In the mid- to long-term, it is vital to examine the settlement currency used by Japanese firms dealing with trading partners abroad. They are impacted by the weak yen because the proportion of yen in their trade settlements is low. According to statistics from the Finance Ministry, in Japan’s exports the share of yen-denominated settlements is less than 40% and in imports it is less than 30%.

Avoid distorting market

I hope that the government will put more emphasis on forward-looking policies, so as to encourage companies to implement reforms.

Policies that lessen the burden of rising natural resources prices are important, but the government should work out a policy, from the mid- to long-term perspective, that will encourage companies to become more resilient to currency fluctuation.

For instance, the government should create an environment in which it would be easier for Japanese companies to make yen-denominated settlements and encourage them to develop and manufacture products that differentiate them from the competition in international markets.

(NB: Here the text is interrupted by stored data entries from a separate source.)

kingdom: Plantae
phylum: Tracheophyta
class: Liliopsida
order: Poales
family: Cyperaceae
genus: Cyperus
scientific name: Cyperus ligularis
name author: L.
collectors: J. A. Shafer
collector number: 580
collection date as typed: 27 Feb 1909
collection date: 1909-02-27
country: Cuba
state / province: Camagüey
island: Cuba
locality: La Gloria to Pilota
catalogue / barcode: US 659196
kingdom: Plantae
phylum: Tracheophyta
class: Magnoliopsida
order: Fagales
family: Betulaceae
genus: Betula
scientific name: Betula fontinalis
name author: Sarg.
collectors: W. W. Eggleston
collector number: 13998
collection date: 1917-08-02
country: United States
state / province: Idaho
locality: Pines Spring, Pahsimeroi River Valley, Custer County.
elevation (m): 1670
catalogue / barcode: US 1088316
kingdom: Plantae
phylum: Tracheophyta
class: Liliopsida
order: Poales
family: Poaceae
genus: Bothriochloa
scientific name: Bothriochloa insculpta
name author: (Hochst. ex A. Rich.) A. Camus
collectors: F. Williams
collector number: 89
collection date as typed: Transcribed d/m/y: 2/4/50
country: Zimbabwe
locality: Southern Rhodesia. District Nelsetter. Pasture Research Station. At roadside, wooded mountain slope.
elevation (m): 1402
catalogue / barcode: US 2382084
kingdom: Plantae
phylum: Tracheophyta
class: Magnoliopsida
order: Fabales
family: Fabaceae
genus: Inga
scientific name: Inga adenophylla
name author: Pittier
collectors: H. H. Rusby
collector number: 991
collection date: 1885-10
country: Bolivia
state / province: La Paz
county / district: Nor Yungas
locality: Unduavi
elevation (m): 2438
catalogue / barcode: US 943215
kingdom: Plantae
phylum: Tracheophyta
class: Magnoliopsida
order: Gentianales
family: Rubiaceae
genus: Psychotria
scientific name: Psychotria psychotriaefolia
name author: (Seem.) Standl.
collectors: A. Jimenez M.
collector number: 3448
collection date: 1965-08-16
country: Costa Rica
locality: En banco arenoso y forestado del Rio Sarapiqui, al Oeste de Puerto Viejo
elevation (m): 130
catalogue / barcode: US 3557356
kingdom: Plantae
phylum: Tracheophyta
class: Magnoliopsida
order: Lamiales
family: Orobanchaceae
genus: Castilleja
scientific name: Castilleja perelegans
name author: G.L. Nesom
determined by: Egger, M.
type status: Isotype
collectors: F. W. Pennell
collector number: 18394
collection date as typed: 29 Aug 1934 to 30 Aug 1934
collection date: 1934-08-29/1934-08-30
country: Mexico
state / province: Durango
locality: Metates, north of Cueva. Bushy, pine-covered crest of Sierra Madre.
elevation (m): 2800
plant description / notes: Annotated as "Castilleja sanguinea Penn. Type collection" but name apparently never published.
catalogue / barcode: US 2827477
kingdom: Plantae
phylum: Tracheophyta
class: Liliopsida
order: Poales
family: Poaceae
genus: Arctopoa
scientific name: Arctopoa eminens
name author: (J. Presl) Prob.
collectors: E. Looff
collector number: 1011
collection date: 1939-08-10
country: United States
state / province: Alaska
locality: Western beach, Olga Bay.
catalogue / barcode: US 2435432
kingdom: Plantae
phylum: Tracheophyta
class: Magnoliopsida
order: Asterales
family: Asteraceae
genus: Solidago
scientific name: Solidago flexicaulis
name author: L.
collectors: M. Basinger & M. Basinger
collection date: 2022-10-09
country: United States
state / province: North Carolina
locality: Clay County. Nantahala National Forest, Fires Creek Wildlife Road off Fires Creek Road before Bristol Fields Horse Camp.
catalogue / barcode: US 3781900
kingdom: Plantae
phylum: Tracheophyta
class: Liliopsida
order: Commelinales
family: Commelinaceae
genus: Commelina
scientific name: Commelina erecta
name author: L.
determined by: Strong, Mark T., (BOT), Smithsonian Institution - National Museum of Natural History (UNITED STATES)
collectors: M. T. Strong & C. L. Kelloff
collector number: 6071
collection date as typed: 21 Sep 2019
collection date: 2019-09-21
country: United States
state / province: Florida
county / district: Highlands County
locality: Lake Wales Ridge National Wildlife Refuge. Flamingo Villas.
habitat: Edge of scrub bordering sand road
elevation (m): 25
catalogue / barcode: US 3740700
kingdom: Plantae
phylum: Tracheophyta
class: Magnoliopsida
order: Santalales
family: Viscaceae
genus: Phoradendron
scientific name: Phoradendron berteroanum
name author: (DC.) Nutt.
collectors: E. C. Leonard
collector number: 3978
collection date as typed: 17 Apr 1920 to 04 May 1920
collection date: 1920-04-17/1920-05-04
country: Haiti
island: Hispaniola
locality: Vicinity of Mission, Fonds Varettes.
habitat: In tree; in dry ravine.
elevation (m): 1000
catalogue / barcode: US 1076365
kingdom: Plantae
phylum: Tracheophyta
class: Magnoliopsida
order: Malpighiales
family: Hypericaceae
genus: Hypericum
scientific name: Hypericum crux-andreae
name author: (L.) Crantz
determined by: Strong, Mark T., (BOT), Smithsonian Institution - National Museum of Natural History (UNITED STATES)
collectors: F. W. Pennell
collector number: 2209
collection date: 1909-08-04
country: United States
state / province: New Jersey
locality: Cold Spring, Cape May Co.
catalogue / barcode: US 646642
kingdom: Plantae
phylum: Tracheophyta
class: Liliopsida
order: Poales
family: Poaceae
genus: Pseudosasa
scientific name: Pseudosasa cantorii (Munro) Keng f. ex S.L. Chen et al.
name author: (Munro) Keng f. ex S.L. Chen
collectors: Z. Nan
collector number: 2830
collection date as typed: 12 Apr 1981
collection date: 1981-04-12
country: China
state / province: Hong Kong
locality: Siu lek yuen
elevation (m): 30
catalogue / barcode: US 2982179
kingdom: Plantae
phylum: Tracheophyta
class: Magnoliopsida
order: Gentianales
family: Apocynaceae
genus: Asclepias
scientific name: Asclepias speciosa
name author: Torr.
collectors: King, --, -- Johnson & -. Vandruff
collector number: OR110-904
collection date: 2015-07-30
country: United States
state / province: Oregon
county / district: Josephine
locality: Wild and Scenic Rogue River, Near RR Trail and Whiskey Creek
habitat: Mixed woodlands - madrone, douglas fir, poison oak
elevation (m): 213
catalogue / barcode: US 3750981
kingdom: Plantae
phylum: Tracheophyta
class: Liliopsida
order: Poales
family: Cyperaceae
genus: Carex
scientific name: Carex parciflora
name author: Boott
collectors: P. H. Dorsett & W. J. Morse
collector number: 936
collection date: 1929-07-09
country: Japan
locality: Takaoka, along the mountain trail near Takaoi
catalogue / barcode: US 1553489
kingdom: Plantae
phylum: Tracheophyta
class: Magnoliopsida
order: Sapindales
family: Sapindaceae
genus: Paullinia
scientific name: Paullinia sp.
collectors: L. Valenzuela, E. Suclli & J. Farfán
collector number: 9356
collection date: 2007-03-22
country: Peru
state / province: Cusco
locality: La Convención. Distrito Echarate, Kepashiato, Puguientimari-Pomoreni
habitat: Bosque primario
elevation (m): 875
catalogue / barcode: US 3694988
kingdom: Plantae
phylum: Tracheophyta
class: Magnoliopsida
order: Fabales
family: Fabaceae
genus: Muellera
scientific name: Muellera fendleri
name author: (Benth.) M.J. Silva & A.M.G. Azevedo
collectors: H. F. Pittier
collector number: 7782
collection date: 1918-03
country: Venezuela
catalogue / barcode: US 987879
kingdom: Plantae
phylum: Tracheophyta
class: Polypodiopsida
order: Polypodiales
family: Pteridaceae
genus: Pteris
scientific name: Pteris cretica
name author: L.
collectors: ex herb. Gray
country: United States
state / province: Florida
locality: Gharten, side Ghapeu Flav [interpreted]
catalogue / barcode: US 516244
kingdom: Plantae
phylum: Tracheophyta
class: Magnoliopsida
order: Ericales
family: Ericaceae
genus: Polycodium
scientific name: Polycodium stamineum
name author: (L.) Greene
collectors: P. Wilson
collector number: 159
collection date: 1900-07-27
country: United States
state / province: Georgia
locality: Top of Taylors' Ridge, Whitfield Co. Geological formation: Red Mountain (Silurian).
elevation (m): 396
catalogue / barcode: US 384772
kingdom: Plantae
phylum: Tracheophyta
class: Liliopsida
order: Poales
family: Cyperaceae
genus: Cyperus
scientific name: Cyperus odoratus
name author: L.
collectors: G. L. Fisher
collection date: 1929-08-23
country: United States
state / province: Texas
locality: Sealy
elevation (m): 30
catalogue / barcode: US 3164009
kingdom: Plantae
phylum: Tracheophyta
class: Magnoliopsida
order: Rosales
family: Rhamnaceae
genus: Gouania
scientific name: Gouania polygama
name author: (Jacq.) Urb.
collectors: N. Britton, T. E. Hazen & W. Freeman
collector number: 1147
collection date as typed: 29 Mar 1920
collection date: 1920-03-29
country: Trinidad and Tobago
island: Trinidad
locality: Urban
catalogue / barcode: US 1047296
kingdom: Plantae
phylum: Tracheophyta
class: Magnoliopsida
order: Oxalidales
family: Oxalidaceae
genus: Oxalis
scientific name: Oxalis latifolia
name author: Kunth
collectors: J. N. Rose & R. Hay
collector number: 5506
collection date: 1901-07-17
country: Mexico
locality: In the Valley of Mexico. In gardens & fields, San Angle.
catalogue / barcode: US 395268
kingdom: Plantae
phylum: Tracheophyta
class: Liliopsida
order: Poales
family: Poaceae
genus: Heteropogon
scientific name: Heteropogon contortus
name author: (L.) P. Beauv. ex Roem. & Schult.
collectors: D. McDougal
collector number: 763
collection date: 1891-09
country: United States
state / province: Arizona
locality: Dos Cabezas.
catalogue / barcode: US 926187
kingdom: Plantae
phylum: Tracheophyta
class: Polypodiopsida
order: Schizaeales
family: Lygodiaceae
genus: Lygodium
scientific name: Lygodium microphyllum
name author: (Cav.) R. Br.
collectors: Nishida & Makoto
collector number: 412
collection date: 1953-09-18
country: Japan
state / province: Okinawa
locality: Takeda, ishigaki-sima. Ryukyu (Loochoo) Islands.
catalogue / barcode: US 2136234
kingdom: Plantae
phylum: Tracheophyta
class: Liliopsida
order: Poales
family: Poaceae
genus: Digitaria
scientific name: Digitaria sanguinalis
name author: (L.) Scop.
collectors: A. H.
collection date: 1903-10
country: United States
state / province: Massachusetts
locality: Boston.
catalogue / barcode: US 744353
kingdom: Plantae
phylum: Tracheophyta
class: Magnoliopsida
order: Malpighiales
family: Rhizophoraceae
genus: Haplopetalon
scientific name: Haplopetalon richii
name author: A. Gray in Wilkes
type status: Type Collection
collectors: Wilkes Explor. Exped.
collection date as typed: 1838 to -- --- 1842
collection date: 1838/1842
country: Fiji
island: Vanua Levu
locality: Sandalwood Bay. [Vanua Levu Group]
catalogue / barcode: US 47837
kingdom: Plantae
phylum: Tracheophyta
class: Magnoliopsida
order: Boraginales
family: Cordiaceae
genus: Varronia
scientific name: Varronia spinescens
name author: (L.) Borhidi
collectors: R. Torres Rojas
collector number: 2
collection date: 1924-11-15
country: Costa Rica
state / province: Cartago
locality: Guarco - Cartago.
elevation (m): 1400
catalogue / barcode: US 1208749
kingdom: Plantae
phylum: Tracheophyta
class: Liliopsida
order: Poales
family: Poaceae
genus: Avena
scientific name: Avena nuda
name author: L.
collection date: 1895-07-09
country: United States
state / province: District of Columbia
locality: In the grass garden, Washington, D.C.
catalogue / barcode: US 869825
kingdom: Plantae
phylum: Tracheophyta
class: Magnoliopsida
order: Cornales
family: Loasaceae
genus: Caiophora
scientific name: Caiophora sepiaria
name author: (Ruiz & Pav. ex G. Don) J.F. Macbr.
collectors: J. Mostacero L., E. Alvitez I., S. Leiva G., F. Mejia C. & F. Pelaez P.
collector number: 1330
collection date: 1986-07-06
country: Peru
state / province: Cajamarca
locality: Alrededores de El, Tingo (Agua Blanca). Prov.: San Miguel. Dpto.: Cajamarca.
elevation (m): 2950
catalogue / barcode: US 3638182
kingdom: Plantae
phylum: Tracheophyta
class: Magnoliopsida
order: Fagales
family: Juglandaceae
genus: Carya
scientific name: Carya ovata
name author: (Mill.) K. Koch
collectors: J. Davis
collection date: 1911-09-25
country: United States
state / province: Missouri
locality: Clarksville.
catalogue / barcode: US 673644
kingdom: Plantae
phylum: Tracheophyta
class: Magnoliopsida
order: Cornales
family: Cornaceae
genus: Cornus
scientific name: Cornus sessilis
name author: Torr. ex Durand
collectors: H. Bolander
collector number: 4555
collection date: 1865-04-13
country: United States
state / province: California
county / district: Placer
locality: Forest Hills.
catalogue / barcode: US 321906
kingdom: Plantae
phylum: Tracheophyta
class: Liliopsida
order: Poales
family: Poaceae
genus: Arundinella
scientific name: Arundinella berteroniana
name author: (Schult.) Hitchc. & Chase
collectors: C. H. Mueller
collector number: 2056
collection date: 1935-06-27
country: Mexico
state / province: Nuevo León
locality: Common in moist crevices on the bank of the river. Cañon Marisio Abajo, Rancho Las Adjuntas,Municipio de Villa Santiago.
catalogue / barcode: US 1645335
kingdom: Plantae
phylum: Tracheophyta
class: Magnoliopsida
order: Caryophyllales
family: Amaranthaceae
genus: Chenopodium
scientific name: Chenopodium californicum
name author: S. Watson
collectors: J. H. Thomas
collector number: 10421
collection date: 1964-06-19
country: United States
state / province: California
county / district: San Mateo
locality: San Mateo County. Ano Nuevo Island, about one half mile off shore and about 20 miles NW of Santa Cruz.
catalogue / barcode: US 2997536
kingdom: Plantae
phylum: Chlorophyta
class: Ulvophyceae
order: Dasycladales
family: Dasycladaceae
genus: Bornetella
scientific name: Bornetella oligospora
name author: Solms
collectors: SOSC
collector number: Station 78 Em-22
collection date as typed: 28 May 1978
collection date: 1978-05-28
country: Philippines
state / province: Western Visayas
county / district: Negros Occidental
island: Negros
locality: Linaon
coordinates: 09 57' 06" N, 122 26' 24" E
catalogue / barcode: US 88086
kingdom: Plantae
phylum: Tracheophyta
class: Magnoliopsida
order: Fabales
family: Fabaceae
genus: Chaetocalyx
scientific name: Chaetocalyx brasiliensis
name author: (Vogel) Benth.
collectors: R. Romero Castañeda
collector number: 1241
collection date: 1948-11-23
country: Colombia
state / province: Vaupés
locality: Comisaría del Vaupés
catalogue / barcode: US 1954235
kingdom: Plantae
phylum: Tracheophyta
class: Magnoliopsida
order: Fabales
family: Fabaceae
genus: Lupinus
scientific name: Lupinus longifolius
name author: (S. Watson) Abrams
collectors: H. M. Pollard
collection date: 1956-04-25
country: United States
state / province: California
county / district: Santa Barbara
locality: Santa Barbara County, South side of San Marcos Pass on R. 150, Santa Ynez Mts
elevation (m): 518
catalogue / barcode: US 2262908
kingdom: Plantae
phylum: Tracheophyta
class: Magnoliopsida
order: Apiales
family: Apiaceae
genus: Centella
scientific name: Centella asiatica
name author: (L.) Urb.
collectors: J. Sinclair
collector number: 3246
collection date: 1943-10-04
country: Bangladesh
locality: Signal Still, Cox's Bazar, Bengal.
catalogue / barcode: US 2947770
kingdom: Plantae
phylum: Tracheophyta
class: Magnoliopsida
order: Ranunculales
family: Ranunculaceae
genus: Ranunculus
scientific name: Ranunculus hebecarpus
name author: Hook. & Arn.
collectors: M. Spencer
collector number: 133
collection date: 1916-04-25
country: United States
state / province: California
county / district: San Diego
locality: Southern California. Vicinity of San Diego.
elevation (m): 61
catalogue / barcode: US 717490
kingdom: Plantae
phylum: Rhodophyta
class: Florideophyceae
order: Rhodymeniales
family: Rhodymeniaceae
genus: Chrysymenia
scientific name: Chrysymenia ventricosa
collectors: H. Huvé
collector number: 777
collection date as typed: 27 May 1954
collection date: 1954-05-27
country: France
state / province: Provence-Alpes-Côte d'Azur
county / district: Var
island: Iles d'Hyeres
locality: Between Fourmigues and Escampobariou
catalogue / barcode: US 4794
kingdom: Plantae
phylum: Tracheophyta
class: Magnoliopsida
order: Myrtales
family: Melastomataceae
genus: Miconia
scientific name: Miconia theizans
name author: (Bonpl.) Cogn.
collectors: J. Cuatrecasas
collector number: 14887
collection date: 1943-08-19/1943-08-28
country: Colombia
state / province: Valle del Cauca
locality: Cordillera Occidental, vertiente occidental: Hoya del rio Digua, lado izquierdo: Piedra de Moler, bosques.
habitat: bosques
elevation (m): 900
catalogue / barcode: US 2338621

In the market, some are saying that in order to correct the yen’s weakness, the Bank of Japan should modify its large-scale monetary easing policy. But such calls are a big mistake.

As long as capital transfers are permitted under a free market economy, it is only natural for currencies to fluctuate. Any attempts to manipulate the exchange rate with a monetary policy would distort the market and discredit it, which may bring about a financial crisis.

Junko Shimizu, professor at Gakushuin University

Graduated from Hitotsubashi University. After a stint at a foreign-capital financial institution and the Industrial Bank of Japan, she obtained a doctorate in commerce at Hitotsubashi University. Since April 2012, she has been a professor at Gakushuin University. She is 63 years old.